Что доставляет мне удовольствие в повествовательном тексте, так это не его содержание и даже не его структура, но скорее те складки, в которые я сминаю его красочную поверхность: я скольжу по тексту глазами, перескакиваю через отдельные места, отрываю взгляд от книги, вновь в нее погружаюсь. Во всем этом нет ничего общего с той бездонной трещиной, которая под действием текста-наслаждения разверзается в недрах самого языка.

Отсюда – два способа чтения: первый напрямик ведет меня через кульминационные моменты интриги; этот способ учитывает лишь протяженность текста и не

469

обращает никакого внимания на функционирование самого языка (если я читаю Жюля Верна, то дело идет споро; причина в том, что, хотя интерес к дискурсу у меня потерян полностью, я ни в коей мере не заворожен чувством языковой потерянности – в том смысле, какой это слово может иметь в спелеологии); при втором же способе чтения я не пропускаю ничего; такое чтение побуждает смаковать каждое слово, как бы льнуть, приникать к тексту; оно и вправду требует прилежания, увлеченности; в любой точке текста оно подмечает асиндетон, рассекающий отнюдь не интригу, а само пространство языков: при таком чтении мы пленяемся уже не объемом (в логическом смысле слова) текста, расслаивающегося на множество истин, а слоистостью самого акта, означивания (signifiance); здесь, словно при игре в жгуты, азарт возникает не из стремления во что бы то ни стало двигаться вперед, а в результате своего рода вертикального ералаша (вертикальности языка и процесса его разрушения); пучина, поглощающая субъекта игры (субъекта текста), разверзается в тот самый миг, когда ладонь (всякий раз разная) ложится на другую ладонь (а не рядом с ней). Парадоксально (ибо обыденное сознание убеждено: чем быстрее, тем веселее), но именно этот второй, прилежный способ чтения более всего подходит к современным текстам. Попробуйте читать роман Золя медленно, подряд – и книга выпадет у вас из рук; попробуйте читать быстро, отрывочно текст современный – и он тут же ощетинится, откажется доставлять вам удовольствие; вы ждете, чтобы что-то произошло, а не происходит ровным счетом ничего, ибо то, что происходит с языком, никогда не происходит с дискурсом: "происходит" же подвижка краев, "возникает" просвет наслаждения, и возникает он именно в языковом пространстве, в самом акте высказывания, а не в последовательности высказываний-результатов: чтобы читать современных авторов, нужно не глотать, не пожирать книги, а трепетно вкушать, нежно смаковать текст, нужно вновь обрести досуг и привилегию читателей былых времен – стать аристократическими читателями.

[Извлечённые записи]

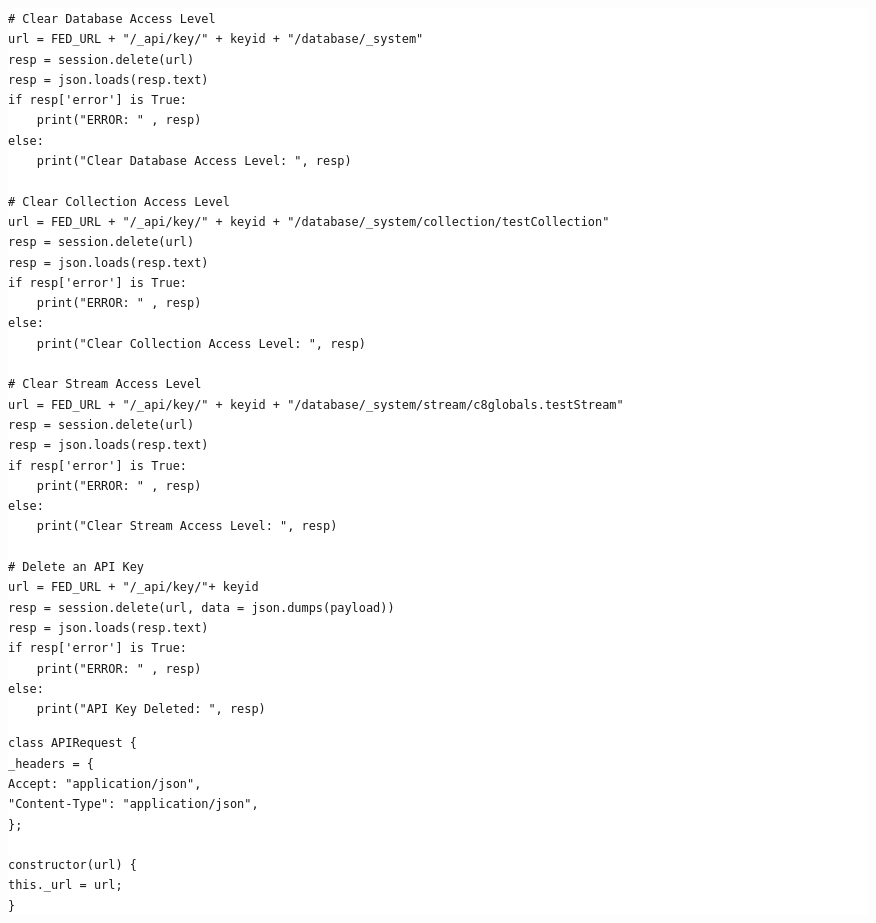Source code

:     # Clear Database Access Level
    url = FED_URL + "/_api/key/" + keyid + "/database/_system"
    resp = session.delete(url)
    resp = json.loads(resp.text)
    if resp['error'] is True:
        print("ERROR: " , resp)
    else:
        print("Clear Database Access Level: ", resp)

    # Clear Collection Access Level
    url = FED_URL + "/_api/key/" + keyid + "/database/_system/collection/testCollection"
    resp = session.delete(url)
    resp = json.loads(resp.text)
    if resp['error'] is True:
        print("ERROR: " , resp)
    else:
        print("Clear Collection Access Level: ", resp)

    # Clear Stream Access Level
    url = FED_URL + "/_api/key/" + keyid + "/database/_system/stream/c8globals.testStream"
    resp = session.delete(url)
    resp = json.loads(resp.text)
    if resp['error'] is True:
        print("ERROR: " , resp)
    else:
        print("Clear Stream Access Level: ", resp)

    # Delete an API Key
    url = FED_URL + "/_api/key/"+ keyid
    resp = session.delete(url, data = json.dumps(payload))
    resp = json.loads(resp.text)
    if resp['error'] is True:
        print("ERROR: " , resp)
    else:
        print("API Key Deleted: ", resp)

  </TabItem> 
  <TabItem value="RA js" label="Rest API (javascript)">

    class APIRequest {
    _headers = {
    Accept: "application/json",
    "Content-Type": "application/json",
    };

    constructor(url) {
    this._url = url;
    }
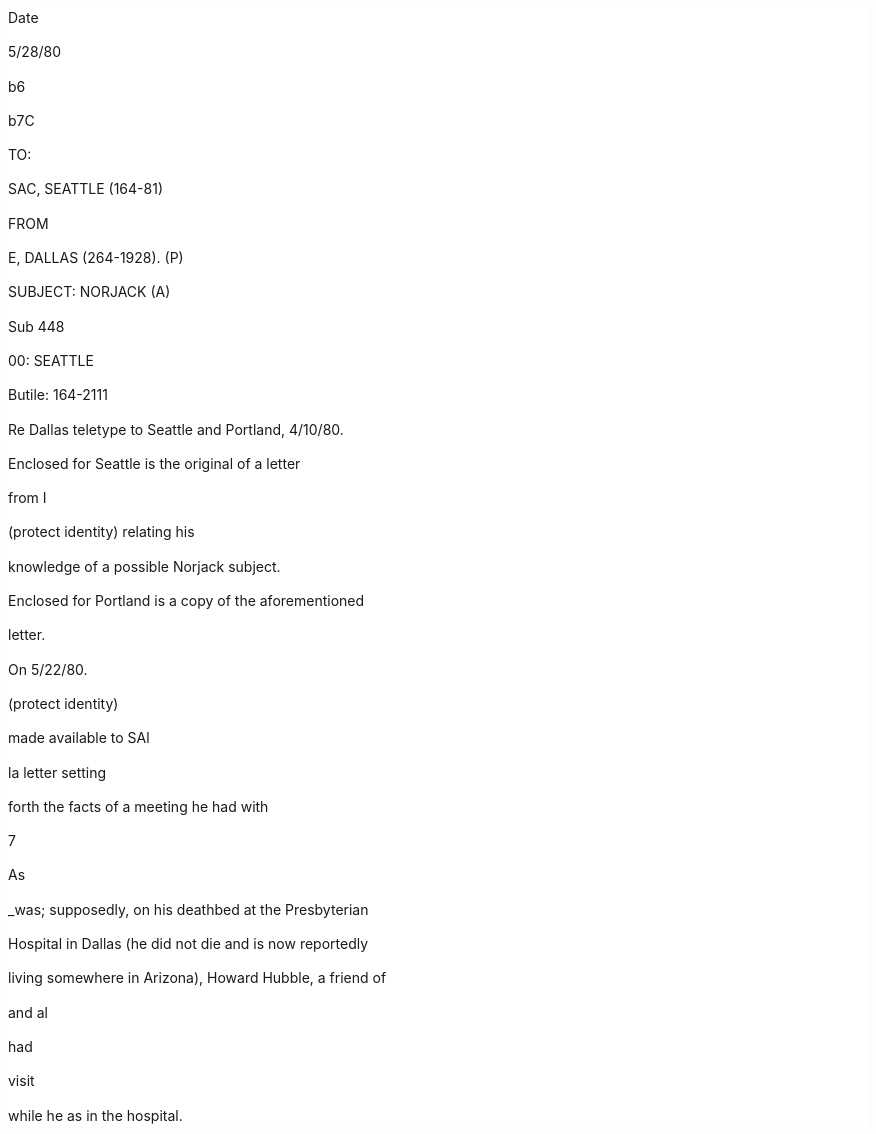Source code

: Date

5/28/80

b6

b7C

TO:

SAC, SEATTLE (164-81)

FROM

E, DALLAS (264-1928). (P)

SUBJECT: NORJACK (A)

Sub 448

00: SEATTLE

Butile: 164-2111

Re Dallas teletype to Seattle and Portland, 4/10/80.

Enclosed for Seattle is the original of a letter

from I

(protect identity) relating his

knowledge of a possible Norjack subject.

Enclosed for Portland is a copy of the aforementioned

letter.

On 5/22/80.

(protect identity)

made available to SAl

la letter setting

forth the facts of a meeting he had with

7

As

_was; supposedly, on his deathbed at the Presbyterian

Hospital in Dallas (he did not die and is now reportedly

living somewhere in Arizona), Howard Hubble, a friend of

and al

had

visit

while he as in the hospital.
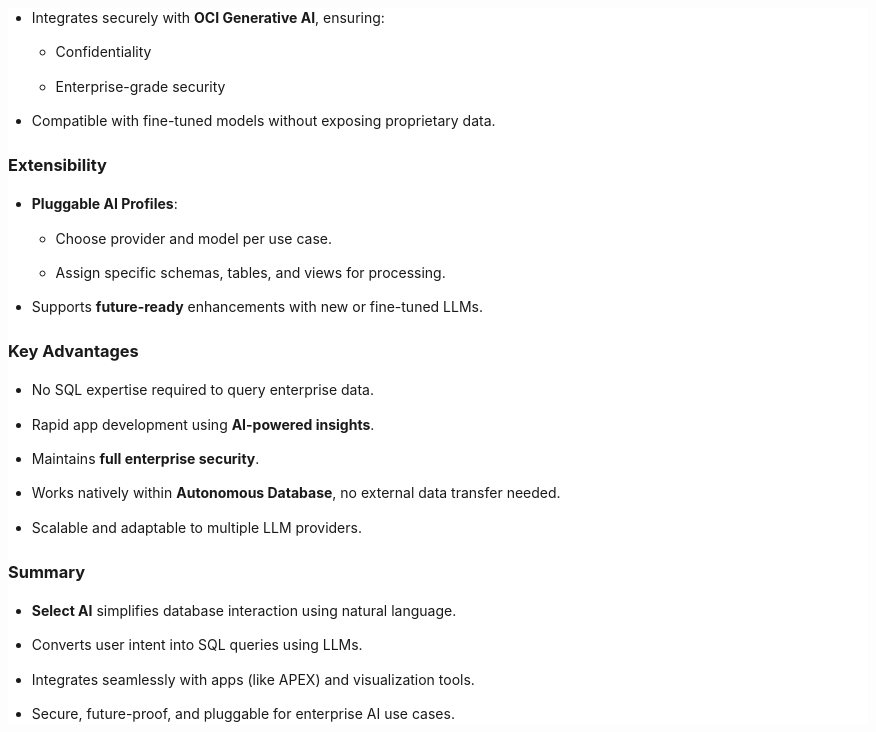 * Integrates securely with **OCI Generative AI**, ensuring:

  * Confidentiality

  * Enterprise-grade security

* Compatible with fine-tuned models without exposing proprietary data.

### **Extensibility**

* **Pluggable AI Profiles**:

  * Choose provider and model per use case.

  * Assign specific schemas, tables, and views for processing.

* Supports **future-ready** enhancements with new or fine-tuned LLMs.

### **Key Advantages**

* No SQL expertise required to query enterprise data.

* Rapid app development using **AI-powered insights**.

* Maintains **full enterprise security**.

* Works natively within **Autonomous Database**, no external data transfer needed.

* Scalable and adaptable to multiple LLM providers.

### **Summary**

* **Select AI** simplifies database interaction using natural language.

* Converts user intent into SQL queries using LLMs.

* Integrates seamlessly with apps (like APEX) and visualization tools.

* Secure, future-proof, and pluggable for enterprise AI use cases.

• Задание A: Какой способ чтения, согласно отрывку о двух способах чтения, более всего подходит к современным текстам?
• Задание B: Продолжите отрывок о двух способах чтения, начав сразу после его последнего предложения.

• Результат A: Второй, прилежный способ чтения, при котором ничего не пропускают.

• Результат B:
Если я решился судить о тексте в соответствии с критерием удовольствия, то мне уже не дано заявить:

470

этот текст хорош, а этот дурен. Никаких наградных списков, никакой критики; ведь критика всегда предполагает некую тактическую цель, социальную задачу, нередко прикрываемую вымышленными мотивами. Мне заказана всякая дозировка, иллюзия, будто текст поддается улучшению, что он может быть измерен мерой нормативных предикатов: дескать, в нем слишком много этого, зато слишком мало того и т. п.; текст (подобно голосу, выводящему мелодию) способен вырвать у меня лишь одно (причем отнюдь не оценочное) признание: это так! или точнее: это так для меня! Выражение "для меня" имеет здесь не субъективный и не экзистенциальный, а ницшевский смысл ("...в основе лежит всегда вопрос: "Что это для меня?..") *.

Живое начало текста (без которого, вообще говоря, текст попросту невозможен) – это его воля к наслаждению, – здесь он превозмогает позыв, выходит из стадии лепетания и пытается перелиться, прорваться сквозь плотину прилагательных – этих языковых шлюзов, через которые широким потоком в нас вливается стихия идеологии и воображаемого.

*

Текст-удовольствие – это текст, приносящий удовлетворение, заполняющий нас без остатка, вызывающий эйфорию; он идет от культуры, не порывает с ней и связан с практикой комфортабельного чтения. Текст-наслаждение – это текст, вызывающий чувство потерянности, дискомфорта (порой доходящее до тоскливости); он расшатывает исторические, культурные, психологические устои читателя, его привычные вкусы, ценности, воспоминания, вызывает кризис в его отношениях с языком.

Вот почему анахроничен читатель, пытающийся враз удержать оба эти текста в поле своего зрения, а у себя в руках – и бразды удовольствия, и бразды наслажде

* Цит. по русск. переводу: Ницше Ф. Полн. собр. соч., т. IX. Московское книгоиздательство, 1910, с. 262. – Прим. перев.

471

ния; ведь тем самым он одновременно (и не без внутреннего противоречия) оказывается причастен и к культуре с ее глубочайшим гедонизмом (свободно проникающим в него под маской "искусства жить", которому, в частности, учили старинные книги), и к ее разрушению: он испытывает радость от устойчивости собственного я (в этом его удовольствие) и в то же время стремится к своей погибели (в этом его наслаждение). Это дважды расколотый, дважды извращенный субъект.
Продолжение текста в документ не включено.